» Activities
#1 Can you copy the family finding thread verbatim, starting at "Too many nodes" and ending at "low similarity hits."?
#2 In the family finding thread:
(a) How much memory did the stuck command take?
(b) How many sequences were there in total according to preCluster.output.csv?
(c) To what number did the count of sequences in the same cluster drop after the Cupcake upgrade?

» Text section
——
Too many nodes and edges in family finding

fantastycrane commented 6 years ago

Hi @Magdoll , One family finding command from generated batch commands in my project could not get through in a rather long time (roughly two days). It stuck at process_kmer_to_graph phase and took about 100G memory. Output information shows that graph in this cluster contains 49018 nodes and 79611730 edges , while corresponding numbers in other clusters are much smaller. Is this normal?

Magdoll commented 6 years ago

Hi @fantastycrane , Did you run run_preCluster.py? It is possible this is an unusually abundant gene, or minimap2 is too happy to pick up low similarity hits.

If the issue persists, I will come up with a way to resolve it.

--Liz

fantastycrane commented 6 years ago

Hi @Magdoll ,

I did run run_preCluster.py, and preCluster.output.csv shows that 49643 sequences (67505 in total) were clustered into the same cluster. This number dropped to 27155 after I upgraded Cupcake. Still, it is too large for process_kmer_to_graph.
——
» Data segment
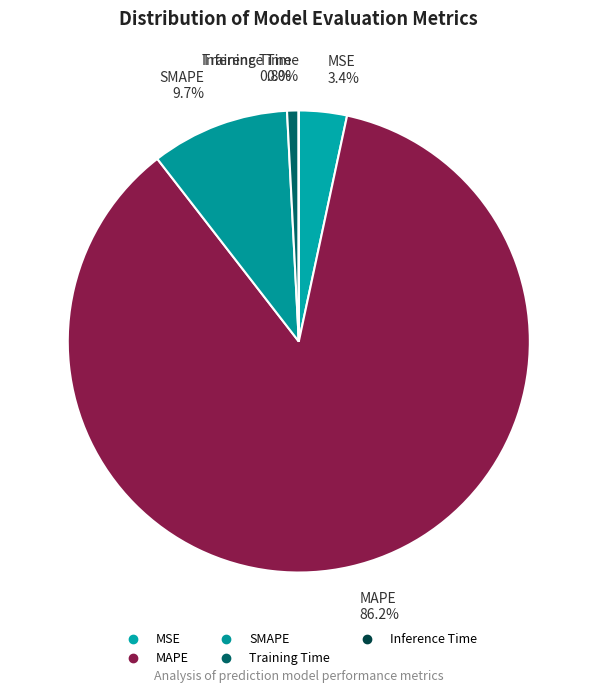

How many segments does this pie chart have?

5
——
» Your responses
#1
Too many nodes and edges in family finding

fantastycrane commented 6 years ago

Hi @Magdoll , One family finding command from generated batch commands in my project could not get through in a rather long time (roughly two days). It stuck at process_kmer_to_graph phase and took about 100G memory. Output information shows that graph in this cluster contains 49018 nodes and 79611730 edges , while corresponding numbers in other clusters are much smaller. Is this normal?

Magdoll commented 6 years ago

Hi @fantastycrane , Did you run run_preCluster.py? It is possible this is an unusually abundant gene, or minimap2 is too happy to pick up low similarity hits.

#2
(a) About 100G.
(b) 67505.
(c) 27155.